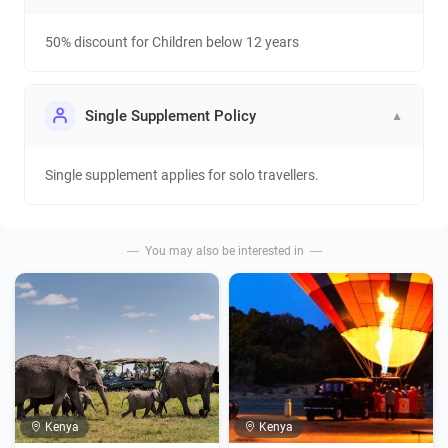
50% discount for Children below 12 years
Single Supplement Policy
▼
Single supplement applies for solo travellers.
You may also be interested in
Kenya
Kenya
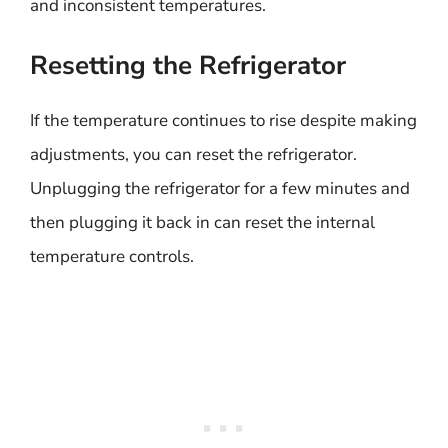
and inconsistent temperatures.
Resetting the Refrigerator
If the temperature continues to rise despite making
adjustments, you can reset the refrigerator.
Unplugging the refrigerator for a few minutes and
then plugging it back in can reset the internal
temperature controls.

--------------------------------

Copy exactly the lines that run from the one containing "Single supplement applies" to the last line of the records, both included, and leave out every picture.

* Answer to this task *
Single supplement applies for solo travellers.
You may also be interested in
Kenya
Kenya
and inconsistent temperatures.
Resetting the Refrigerator
If the temperature continues to rise despite making
adjustments, you can reset the refrigerator.
Unplugging the refrigerator for a few minutes and
then plugging it back in can reset the internal
temperature controls.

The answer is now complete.